*WHAT IS BEING ASKED:* Gather every line in the items below that contains the string "Questo".

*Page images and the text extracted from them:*
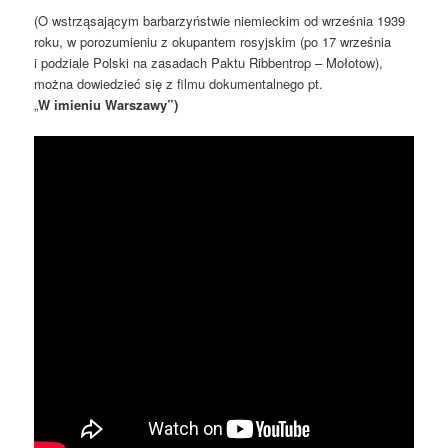
(O wstrząsającym barbarzyństwie niemieckim od września 1939
roku, w porozumieniu z okupantem rosyjskim (po 17 września
i podziale Polski na zasadach Paktu Ribbentrop – Mołotow),
można dowiedzieć się z filmu dokumentalnego pt.
„
W imieniu Warszawy”)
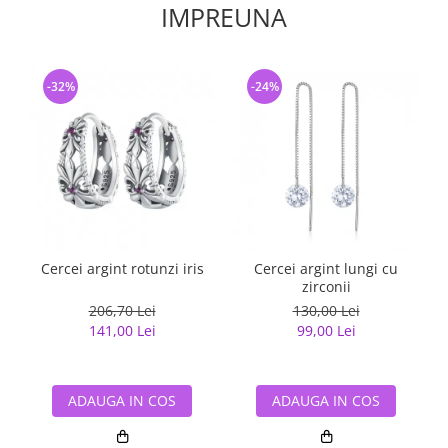
IMPREUNA
-32%
-24%
Cercei argint rotunzi iris
Cercei argint lungi cu
zirconii
206,70 Lei
130,00 Lei
141,00 Lei
99,00 Lei
ADAUGA IN COS
ADAUGA IN COS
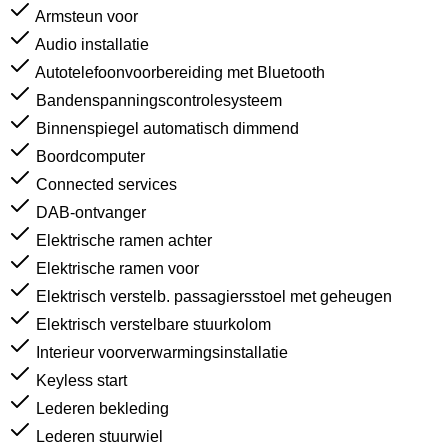
Armsteun voor
Audio installatie
Autotelefoonvoorbereiding met Bluetooth
Bandenspanningscontrolesysteem
Binnenspiegel automatisch dimmend
Boordcomputer
Connected services
DAB-ontvanger
Elektrische ramen achter
Elektrische ramen voor
Elektrisch verstelb. passagiersstoel met geheugen
Elektrisch verstelbare stuurkolom
Interieur voorverwarmingsinstallatie
Keyless start
Lederen bekleding
Lederen stuurwiel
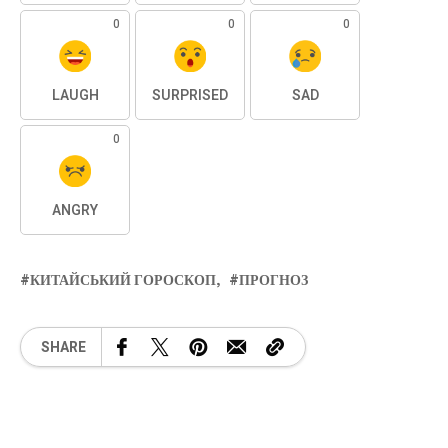
0
0
0
LAUGH
SURPRISED
SAD
0
ANGRY
КИТАЙСЬКИЙ ГОРОСКОП
ПРОГНОЗ
SHARE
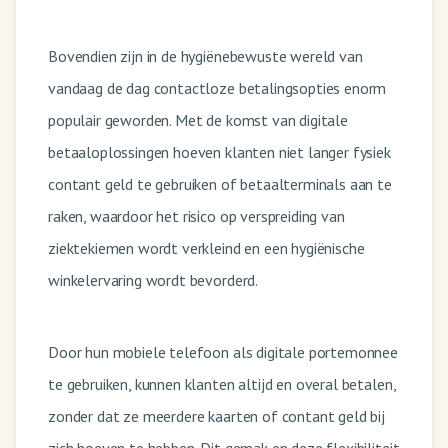
Bovendien zijn in de hygiënebewuste wereld van
vandaag de dag contactloze betalingsopties enorm
populair geworden. Met de komst van digitale
betaaloplossingen hoeven klanten niet langer fysiek
contant geld te gebruiken of betaalterminals aan te
raken, waardoor het risico op verspreiding van
ziektekiemen wordt verkleind en een hygiënische
winkelervaring wordt bevorderd.
Door hun mobiele telefoon als digitale portemonnee
te gebruiken, kunnen klanten altijd en overal betalen,
zonder dat ze meerdere kaarten of contant geld bij
zich hoeven te hebben. Dit gemak en deze flexibiliteit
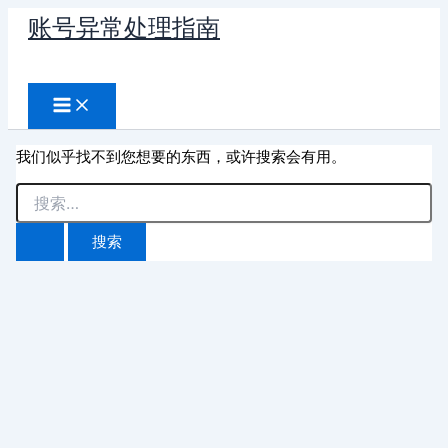
跳
账号异常处理指南
至
搜
内
容
索
我们似乎找不到您想要的东西，或许搜索会有用。
搜
索：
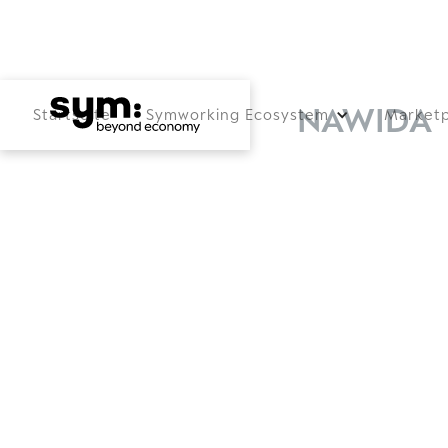
NAWIDA
Startseite
Symworking Ecosystem
Marketp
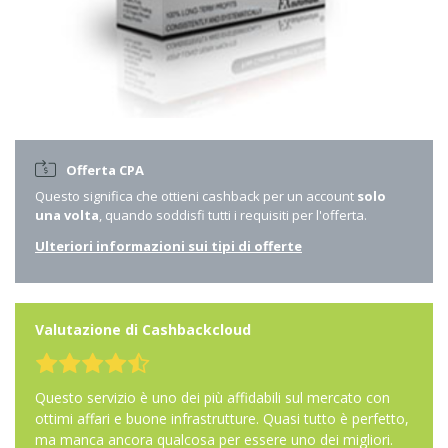
Offerta CPA
Questo significa che ottieni cashback per un account
solo
una volta
, quando soddisfi tutti i requisiti per l'offerta.
Ulteriori informazioni sui tipi di offerte
Valutazione di Cashbackcloud
Questo servizio è uno dei più affidabili sul mercato con
ottimi affari e buone infrastrutture. Quasi tutto è perfetto,
ma manca ancora qualcosa per essere uno dei migliori.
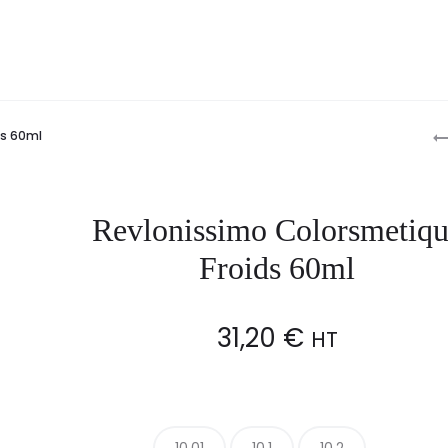
P
ds 60ml
n
Revlonissimo Colorsmetiq
Froids 60ml
31,20
€
HT
10.01
10.1
10.2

*RESPONSE BOX:*
Questo significa che ottieni cashback per un account
Questo servizio è uno dei più affidabili sul mercato con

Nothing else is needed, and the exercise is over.